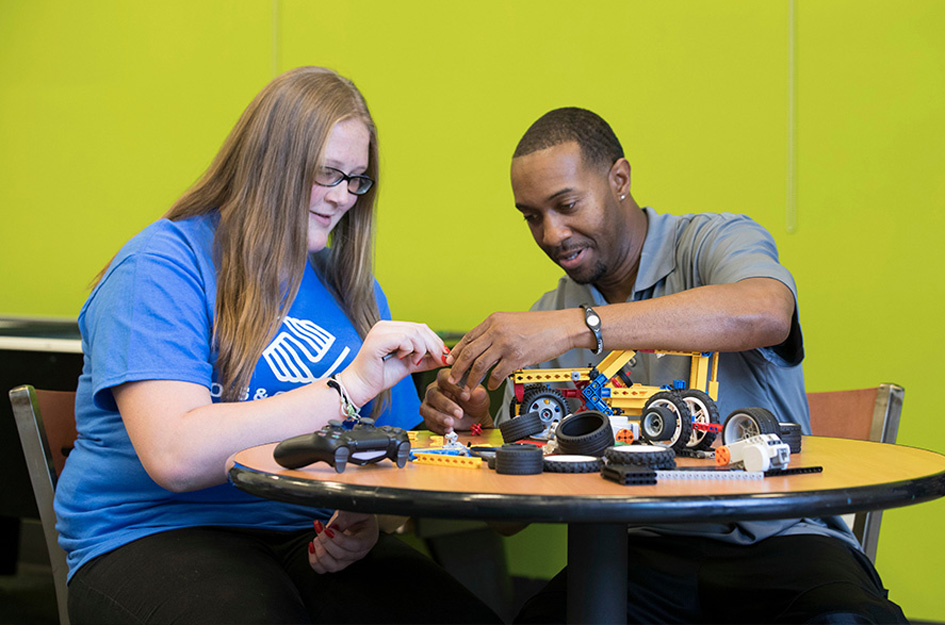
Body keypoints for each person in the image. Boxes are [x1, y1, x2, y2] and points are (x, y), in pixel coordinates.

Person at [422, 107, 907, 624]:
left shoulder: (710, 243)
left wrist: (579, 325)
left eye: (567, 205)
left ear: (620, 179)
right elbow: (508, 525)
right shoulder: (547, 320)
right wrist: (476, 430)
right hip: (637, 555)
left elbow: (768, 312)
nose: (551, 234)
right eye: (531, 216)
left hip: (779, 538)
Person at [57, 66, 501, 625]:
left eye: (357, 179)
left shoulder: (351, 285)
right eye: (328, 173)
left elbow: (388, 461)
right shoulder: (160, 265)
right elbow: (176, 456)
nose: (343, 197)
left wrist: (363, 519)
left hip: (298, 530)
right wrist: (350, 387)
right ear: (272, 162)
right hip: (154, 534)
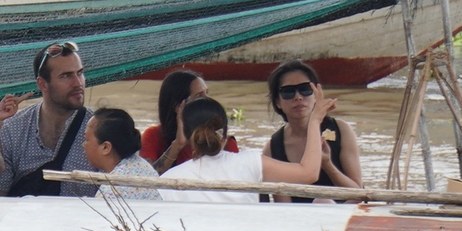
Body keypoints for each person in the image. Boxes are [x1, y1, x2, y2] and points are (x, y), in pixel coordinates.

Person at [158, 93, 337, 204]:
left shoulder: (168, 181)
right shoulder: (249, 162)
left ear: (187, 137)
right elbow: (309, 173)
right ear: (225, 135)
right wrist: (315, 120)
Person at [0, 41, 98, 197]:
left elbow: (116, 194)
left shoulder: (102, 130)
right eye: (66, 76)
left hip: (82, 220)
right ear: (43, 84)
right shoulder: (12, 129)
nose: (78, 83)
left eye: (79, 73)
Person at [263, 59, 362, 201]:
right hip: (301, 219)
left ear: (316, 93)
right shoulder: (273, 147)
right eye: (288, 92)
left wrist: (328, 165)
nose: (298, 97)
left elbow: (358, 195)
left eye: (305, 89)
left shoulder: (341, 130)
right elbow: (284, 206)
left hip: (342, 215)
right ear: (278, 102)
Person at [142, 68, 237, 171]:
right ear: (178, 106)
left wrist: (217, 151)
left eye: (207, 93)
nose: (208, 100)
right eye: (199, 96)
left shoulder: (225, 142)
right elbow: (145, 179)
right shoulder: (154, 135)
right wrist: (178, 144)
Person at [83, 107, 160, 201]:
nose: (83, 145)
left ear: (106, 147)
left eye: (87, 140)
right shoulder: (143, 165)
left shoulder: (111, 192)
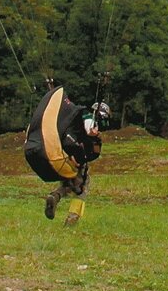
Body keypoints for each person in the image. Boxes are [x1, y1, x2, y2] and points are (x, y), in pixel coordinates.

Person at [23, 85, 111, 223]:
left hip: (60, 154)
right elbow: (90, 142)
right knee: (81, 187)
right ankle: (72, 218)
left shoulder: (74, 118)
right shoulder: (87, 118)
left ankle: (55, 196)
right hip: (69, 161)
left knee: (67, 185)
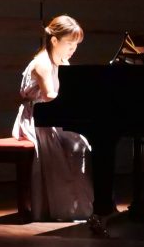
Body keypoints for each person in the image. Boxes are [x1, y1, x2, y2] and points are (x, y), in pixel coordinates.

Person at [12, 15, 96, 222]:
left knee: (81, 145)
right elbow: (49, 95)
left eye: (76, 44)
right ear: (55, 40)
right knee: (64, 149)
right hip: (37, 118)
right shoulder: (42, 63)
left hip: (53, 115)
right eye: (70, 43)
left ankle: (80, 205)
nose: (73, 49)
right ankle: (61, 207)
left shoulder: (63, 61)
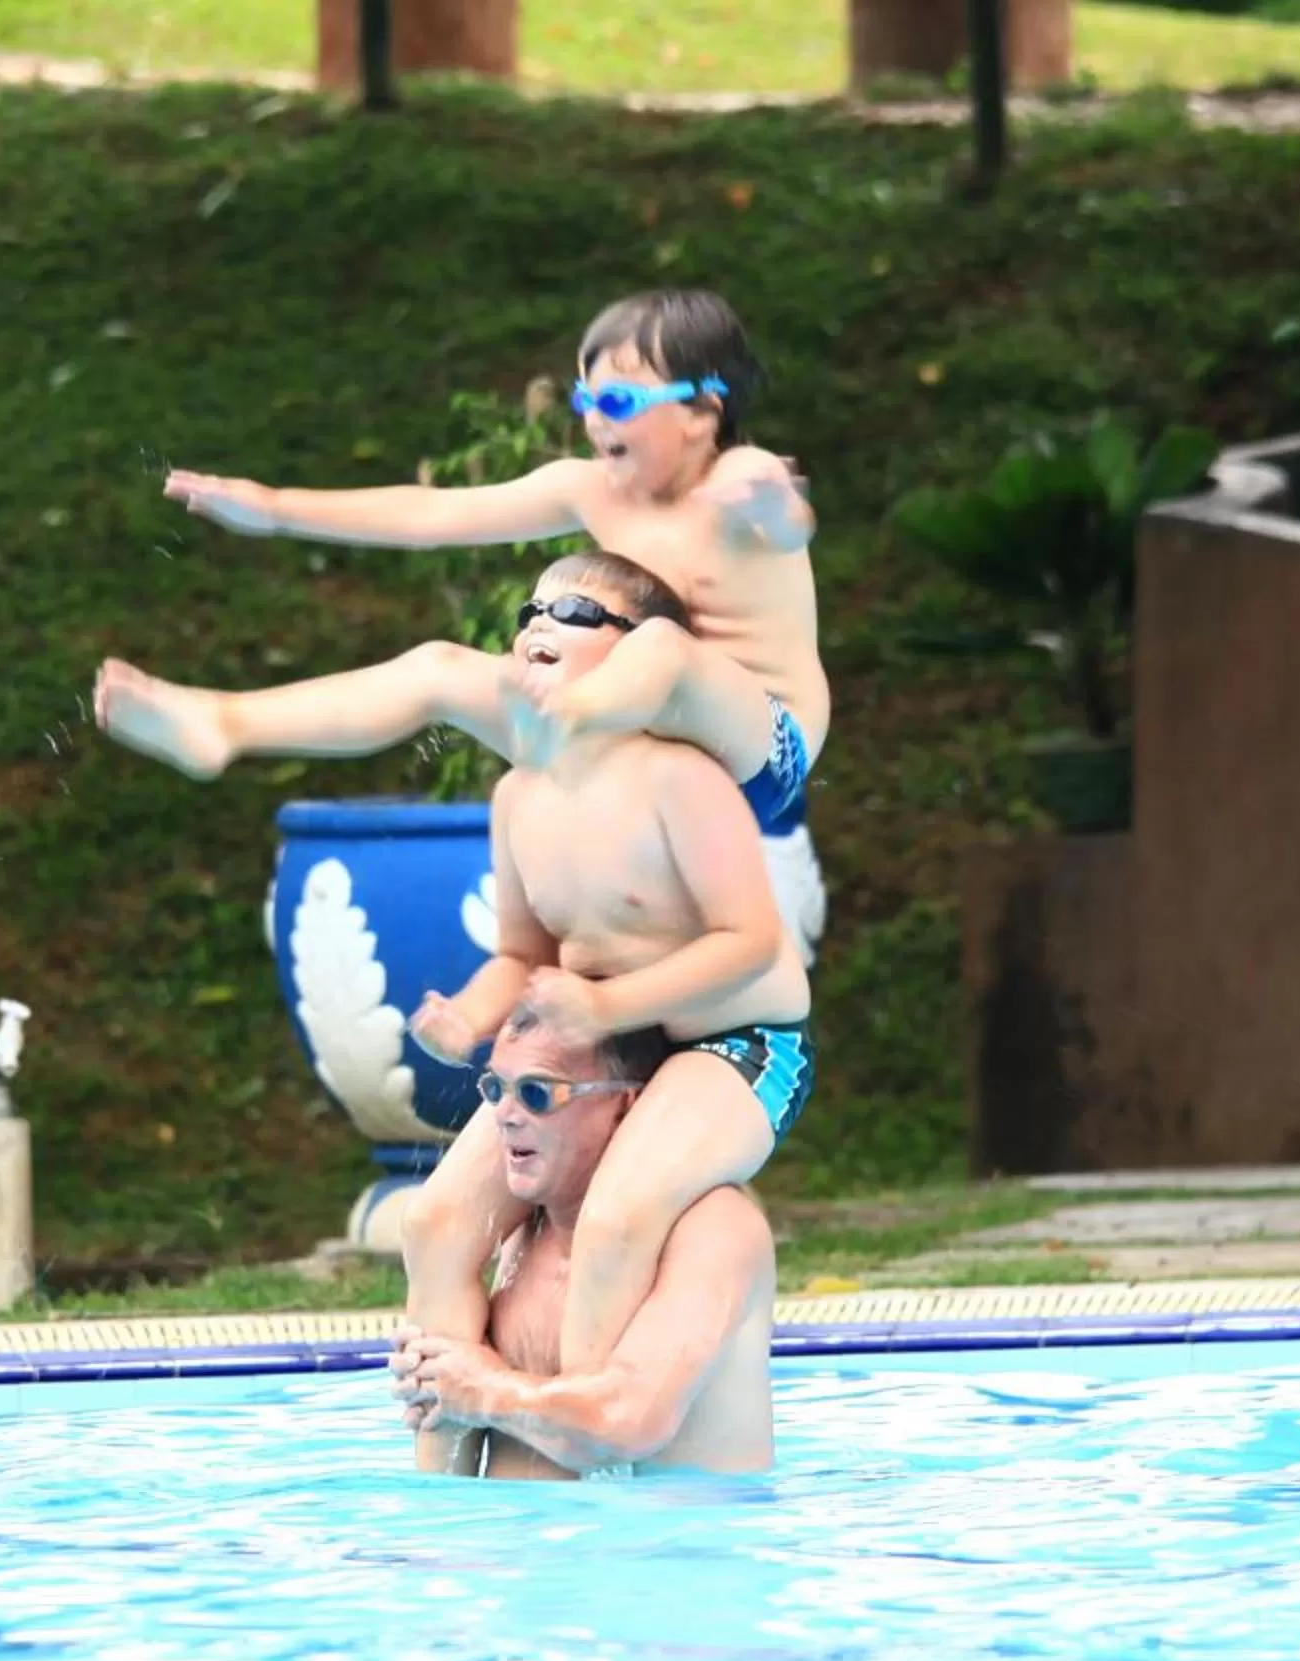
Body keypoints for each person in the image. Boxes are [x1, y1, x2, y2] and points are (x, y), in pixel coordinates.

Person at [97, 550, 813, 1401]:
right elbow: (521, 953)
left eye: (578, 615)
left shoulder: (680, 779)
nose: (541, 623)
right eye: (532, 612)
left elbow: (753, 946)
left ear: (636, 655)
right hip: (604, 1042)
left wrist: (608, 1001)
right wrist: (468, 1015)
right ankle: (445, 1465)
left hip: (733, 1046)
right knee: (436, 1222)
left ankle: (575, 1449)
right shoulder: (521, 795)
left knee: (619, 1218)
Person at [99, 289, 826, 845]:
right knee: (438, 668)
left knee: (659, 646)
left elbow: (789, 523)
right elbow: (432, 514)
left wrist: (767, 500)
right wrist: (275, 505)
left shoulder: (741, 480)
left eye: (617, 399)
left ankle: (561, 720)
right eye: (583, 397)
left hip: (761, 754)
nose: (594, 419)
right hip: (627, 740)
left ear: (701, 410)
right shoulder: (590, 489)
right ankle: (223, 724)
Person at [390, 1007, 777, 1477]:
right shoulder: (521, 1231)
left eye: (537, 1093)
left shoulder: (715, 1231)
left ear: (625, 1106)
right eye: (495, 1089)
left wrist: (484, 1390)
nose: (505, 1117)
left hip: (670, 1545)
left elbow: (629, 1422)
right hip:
************
> PROBLEM STATEMENT
The records above must be repeated exactly, minus their pictures.

> EXPECTED ANSWER
Body keypoints for each person in the image. Boxes are [x1, y1, x2, y2] and points are (x, y), in pixel coordinates.

Person at [422, 107, 907, 624]:
left shoulder: (710, 243)
left wrist: (579, 325)
left eye: (567, 205)
left ear: (620, 179)
right elbow: (508, 525)
right shoulder: (547, 320)
right wrist: (476, 430)
right hip: (637, 555)
left elbow: (768, 312)
nose: (551, 234)
right eye: (531, 216)
left hip: (779, 538)
Person at [57, 66, 501, 625]:
left eye: (357, 179)
left shoulder: (351, 285)
right eye: (328, 173)
left elbow: (388, 461)
right shoulder: (160, 265)
right elbow: (176, 456)
nose: (343, 197)
left wrist: (363, 519)
left hip: (298, 530)
right wrist: (350, 387)
right ear: (272, 162)
right hip: (154, 534)
Body keypoints for each person in the image. Boxes are [x1, y1, x2, y2] and points are (x, y), in pixel coordinates.

Person at [158, 93, 337, 204]:
left shoulder: (168, 181)
right shoulder: (249, 162)
left ear: (187, 137)
right elbow: (309, 173)
right ear: (225, 135)
right wrist: (315, 120)
Person at [0, 41, 98, 197]:
left elbow: (116, 194)
left shoulder: (102, 130)
right eye: (66, 76)
left hip: (82, 220)
right ear: (43, 84)
right shoulder: (12, 129)
nose: (78, 83)
left eye: (79, 73)
Person at [263, 59, 362, 201]:
right hip: (301, 219)
left ear: (316, 93)
right shoulder: (273, 147)
right eye: (288, 92)
left wrist: (328, 165)
nose: (298, 97)
left elbow: (358, 195)
left eye: (305, 89)
left shoulder: (341, 130)
right elbow: (284, 206)
left hip: (342, 215)
right ear: (278, 102)
Person at [142, 68, 237, 171]:
right ear: (178, 106)
left wrist: (217, 151)
left eye: (207, 93)
nose: (208, 100)
right eye: (199, 96)
left shoulder: (225, 142)
right elbow: (145, 179)
right shoulder: (154, 135)
right wrist: (178, 144)
Person at [83, 107, 160, 201]:
nose: (83, 145)
left ear: (106, 147)
left eye: (87, 140)
right shoulder: (143, 165)
left shoulder: (111, 192)
Body keypoints for each person in the image. Boxes are [x1, y1, x2, y2] and points are (x, y), in pixel coordinates.

Person at [23, 85, 111, 223]:
left hip: (60, 154)
right elbow: (90, 142)
right knee: (81, 187)
right ankle: (72, 218)
left shoulder: (74, 118)
right shoulder: (87, 118)
left ankle: (55, 196)
right hip: (69, 161)
left knee: (67, 185)
Body keypoints for each person in the image. Boxes are [x1, y1, x2, y2] and points are (x, y), in pixel coordinates.

Person at [12, 15, 96, 222]:
left knee: (81, 145)
right elbow: (49, 95)
left eye: (76, 44)
right ear: (55, 40)
right knee: (64, 149)
right hip: (37, 118)
right shoulder: (42, 63)
left hip: (53, 115)
right eye: (70, 43)
left ankle: (80, 205)
nose: (73, 49)
right ankle: (61, 207)
left shoulder: (63, 61)
Body keypoints for each person in the image. Boxes are [x1, y1, x2, y2] and points are (x, y), in pixel coordinates.

Person at [97, 550, 813, 1401]:
right elbow: (521, 953)
left eye: (578, 615)
left shoulder: (680, 779)
nose: (541, 623)
right eye: (532, 612)
left elbow: (753, 946)
left ear: (636, 655)
right hip: (604, 1042)
left wrist: (608, 1001)
right wrist: (468, 1015)
right ankle: (445, 1465)
left hip: (733, 1046)
right knee: (436, 1222)
left ankle: (575, 1449)
right shoulder: (521, 795)
left knee: (619, 1218)
Person at [99, 289, 826, 845]:
right knee: (438, 668)
left knee: (659, 646)
left elbow: (789, 523)
right elbow: (432, 514)
left wrist: (767, 500)
right wrist: (275, 505)
left shoulder: (741, 480)
left eye: (617, 399)
left ankle: (561, 720)
right eye: (583, 397)
left hip: (761, 754)
nose: (594, 419)
right hip: (627, 740)
left ear: (701, 410)
right shoulder: (590, 489)
right ankle: (223, 724)
Person at [390, 1007, 777, 1477]:
right shoulder: (521, 1231)
left eye: (537, 1093)
left shoulder: (715, 1231)
left ear: (625, 1106)
right eye: (495, 1089)
left wrist: (484, 1390)
nose: (505, 1117)
left hip: (670, 1545)
left elbow: (629, 1422)
right hip:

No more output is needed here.